▶ [Text shown]
Wednesday, December 30, 2015

From the archives: Natural Swimming Pool, Colombo, Ceylon, 1959

Colombo, Ceylon (now Sri Lanka), 1959. Breaking swells from the Indian Ocean supply this cleverly-designed pool with clean sea water. In the 1950's, Ceylon's economy was thriving and Colombo's harbor facilities were inadequate for the amount of shipping trying to use the port. As a result, freighters often rode at anchor in the roadstead for days or weeks.

My dad took this photograph on Kodachrome film with a Leica IIIC camera and 5cm ƒ/2.0 Summitar lens (still in use). I do not know the exact date and am not sure where the Kodachrome was processed then. I doubt the family sent it back to USA, but possibly Kodak had laboratories in Bangkok or Tokyo.

Monday, December 28, 2015

On the Waterfront: Movie Stars of Kowloon (Hong Kong)

Victoria Harbour is one of the great natural anchorages of the world. It is sheltered from the worst of typhoons and, at least before super-sized vessels came into use in the mid-20th century, was a natural deep-water port. As stated in Wikipedia, "The harbour's deep, sheltered waters and strategic location on the South China Sea were instrumental in Hong Kong's establishment as a British colony and its subsequent development as a trading centre."
The original British settlement of 1841 was on Hong Kong Island, while the Kowloon Peninsula, on the mainland side of the waterway, became a colony in 1860, followed by the New Territories further inland. Great Britain gained a perpetual lease to Hong Kong island 1842 when the Treaty of Nanking ended the first Opium War with China. At that time, many in Britain felt the country had been duped by the Chinese because Hong Kong was sparsely populated and far from any of the centers of imperial Chinese trade. But after Britain proclaimed Hong Kong to be a free port in 1842, the colony grew and flourished, eventually becoming the great center of finance and commerce that it is today.
Hong Kong (Kodachrome, Leica IIIC, 5cm ƒ/2 Summitar lens)
The Kodachrome slide shows Victoria Harbour and Kowloon in 1950, before the waterways had been subject to extensive landfilling (often called "reclamation," as if something in nature needs to be reclaimed). The U.S. fleet is showing its presence. The Communists under Mao Tse-tung (or Zedong) had just completed their occupation of mainland China, and I am sure the United States was saber-rattling to warn Mao to not even dare think of invading the British Crown Colony of Hong Kong.
Today the Kowloon waterfront is a refined and popular tourist attraction, especially the Avenue of the Stars. 
Bruce Lee is here along with other Hong Kong movie stars. You can be a film director, too. (Trivia note: Bruce Lee, like yours truly, was a former University of Washington student.)
This is a popular destination for visitors from the mainland. I did not realize it before my 2014 trip, but residents of the mainland need a visa or permit to travel to Hong Kong - they can't just drive in or take a train on a whim. We noted that the ladies were typically immaculately and fashionably dressed, while the gents often looked like Bubba came off the farm and took the bus to Hong Kong.

▶ [Dataset extract]
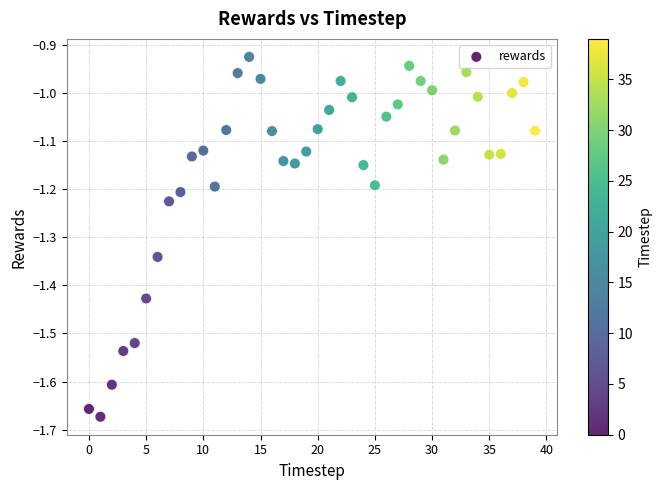

What is the range of Y values (max minus min)?

0.7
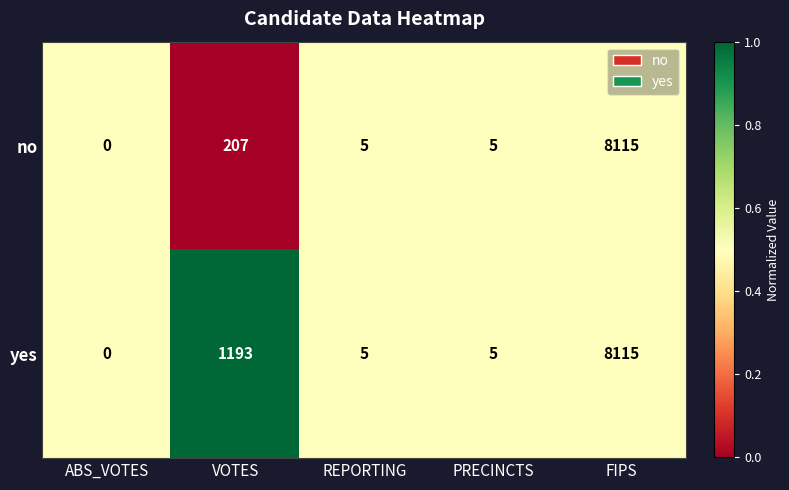

What is the sum of all yes values?

9318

▶ [Tasks to carry out]
A. Echo the blog posts from "The Kodachrome slide" up to and including "of Hong Kong.".
B. Name every ocean, sea or harbor that the blog posts identify by name.
C. Answer from the blog posts:
(i) In what year did the Kowloon Peninsula become a colony?
(ii) What ended the first Opium War with China?
(iii) What year does the Kodachrome slide of Victoria Harbour and Kowloon show?
The lines play no part in this work.

▶ [Expected results]
A.
The Kodachrome slide shows Victoria Harbour and Kowloon in 1950, before the waterways had been subject to extensive landfilling (often called "reclamation," as if something in nature needs to be reclaimed). The U.S. fleet is showing its presence. The Communists under Mao Tse-tung (or Zedong) had just completed their occupation of mainland China, and I am sure the United States was saber-rattling to warn Mao to not even dare think of invading the British Crown Colony of Hong Kong.

B.
Indian Ocean
Victoria Harbour
South China Sea

C.
(i) 1860
(ii) The Treaty of Nanking
(iii) 1950